> [Trecho do documento]:
──────

Aliás, há beleza e comoção em muitas passagens deste romance. Uma delas
é o primeiro encontro do jovem Riobaldo com o Menino no pequeno porto de um rio
de águas claras: o de Janeiro; em seguida, ambos atravessam o São Francisco
numa canoa frágil. Essa travessia do rio revolto é um rito de passagem, a
primeira grande travessia da vida: a revelação do medo do jovem Riobaldo, da
coragem do Menino (Reinaldo/Diadorim), e do amor entre ambos.
Outro trecho memorável é o pacto de Riobaldo com o demo num lugar
chamado Veredas Mortas, cujo nome verdadeiro o leitor saberá depois. Ou ainda o
julgamento de Zé Bebelo, um chefe jagunço que pretende ser deputado para abolir
a barbárie na terra sem lei e modernizar o sertão, “baseando
fábricas, remediando a saúde de todos, preenchendo a pobreza, estreando mil
escolas”. O “cidadão e candidato” Zé
Bebelo é obcecado pela lei, mas está sempre pronto para atirar e matar seus
adversários.

──────

> [Os dados]:
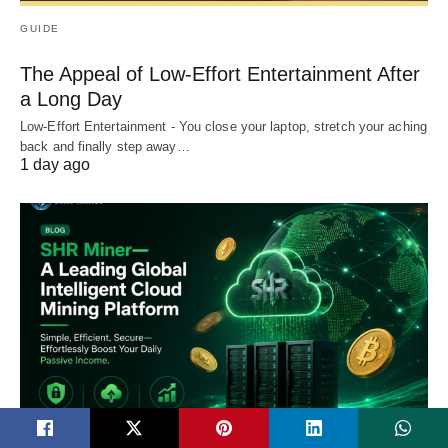
GUIDE
The Appeal of Low-Effort Entertainment After
a Long Day
Low-Effort Entertainment - You close your laptop, stretch your aching
back and finally step away…
1 day ago
TECH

──────

> [Exercício]:
Responda às perguntas a seguir com base no trecho do documento:
1. Em qual rio de águas claras ocorre o primeiro encontro do jovem Riobaldo com o Menino?
2. Como se chama o lugar onde Riobaldo faz o pacto com o demo?
3. Que cargo Zé Bebelo pretende ocupar?

> [Resposta esperada]:
1. O de Janeiro.
2. Veredas Mortas.
3. O de deputado.